Penalty's-Projectos para os próximos 4 anos

Na próxima legislatura a aposta na energia solar é óbvia, devendo ser para continuar ainda com mais ímpeto. Contudo, na minha humilde óptica deve incluir os seguintes aspectos:

1-Prolongar o programa de apoio à instalação de painéis solares térmicos.

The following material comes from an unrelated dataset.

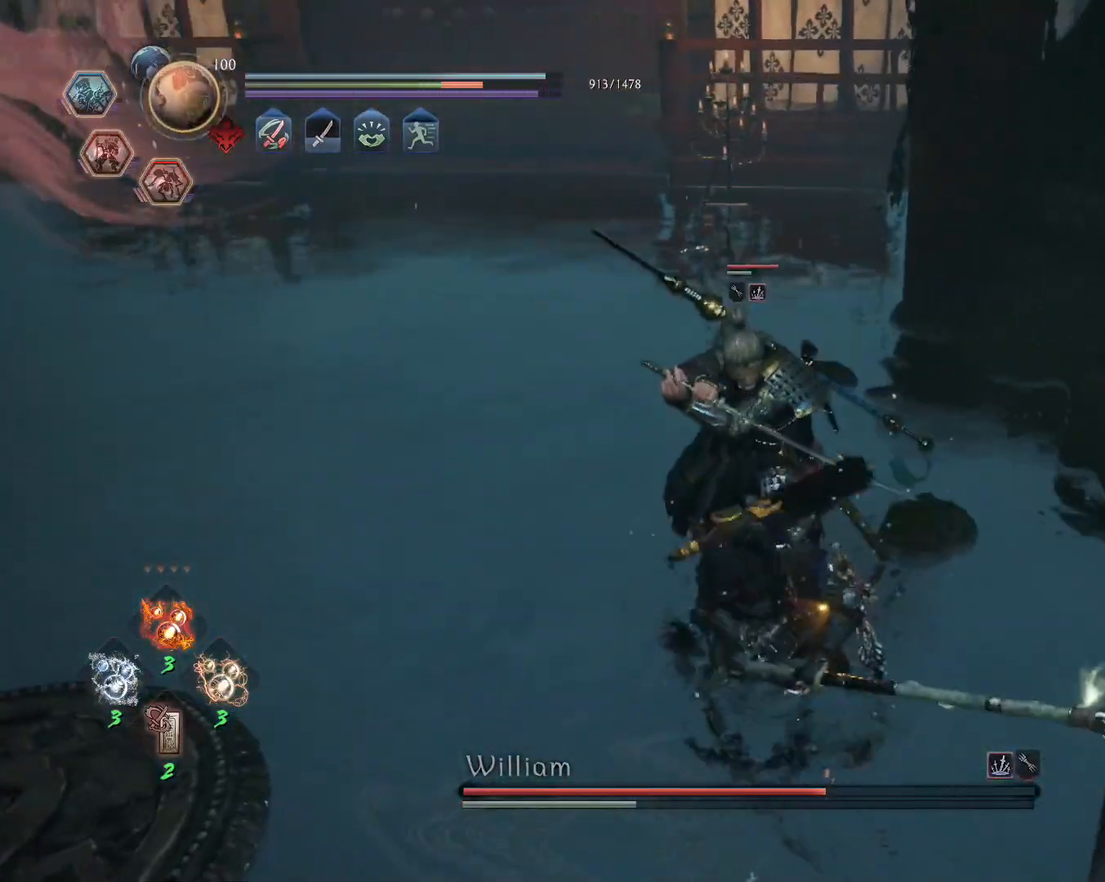
{"buttons": [], "left_stick": "center", "right_stick": "center", "events": [[183, "SQUARE", "up"]]}
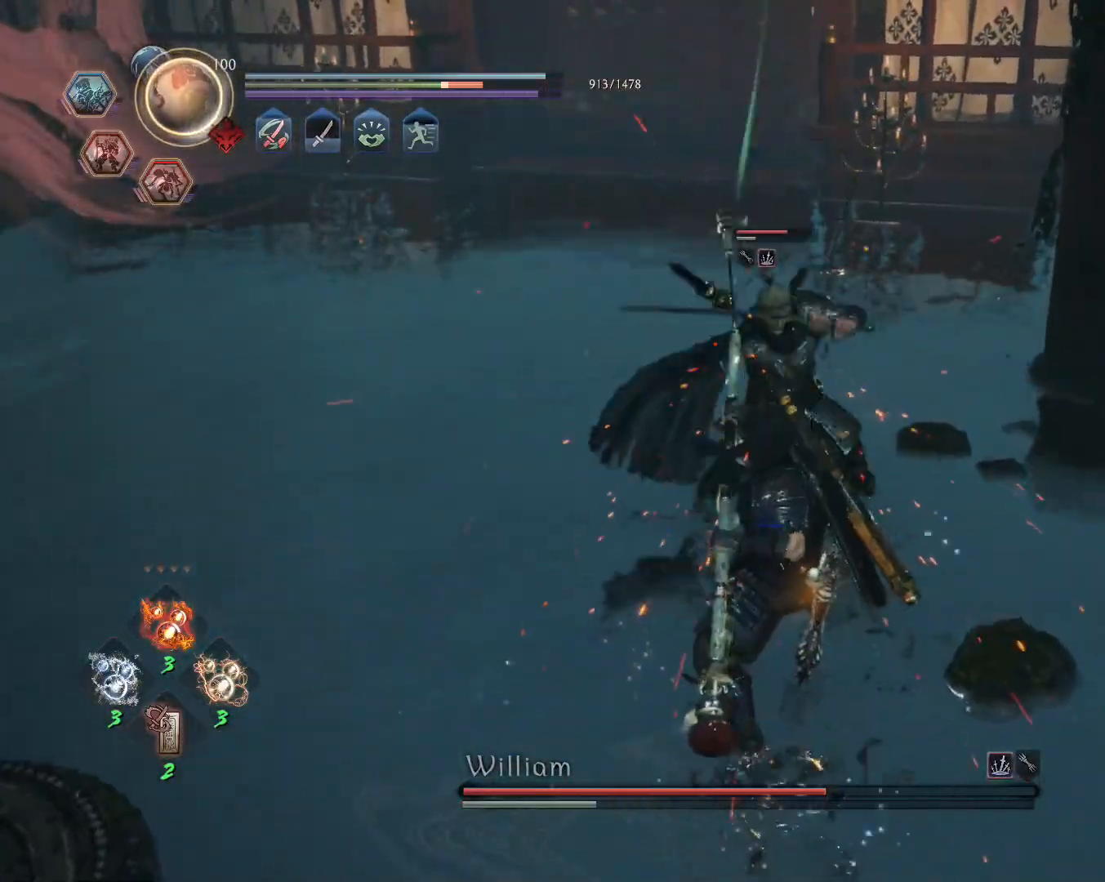
{"buttons": ["L1"], "left_stick": "up-left", "right_stick": "center", "events": [[83, "R1", "down"], [133, "SQUARE", "down"], [167, "CROSS", "down"], [183, "L1", "down"], [183, "SQUARE", "up"], [183, "left_stick", "up-left"], [233, "CROSS", "up"], [233, "R1", "up"], [283, "CROSS", "down"], [383, "CROSS", "up"]]}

Ou, no mínimo, incrementar no IRS, as deduções fiscais  à sua instalação no imobilizado "velho".

2-Criar um programa de apoio à implementação de painéis fotovoltaicos no interior do país, indo buscar o dinheiro às receitas da GALP e EDP (impostos e dividendos).

3- Não cair em mega-projectos nesta área e na "onda" da micro-geração, apostar nos micro-projectos dispersos, a todos os níveis mais flexíveis do ponto de vista económico, financeiro e técnico. Virar a alternativa solar para escolas, centros de dia, centros de saúde e juntas de freguesia, como alavancas de um projecto  sério, ambicioso, de visão futura sem prespectiva de lucro a curto prazo. 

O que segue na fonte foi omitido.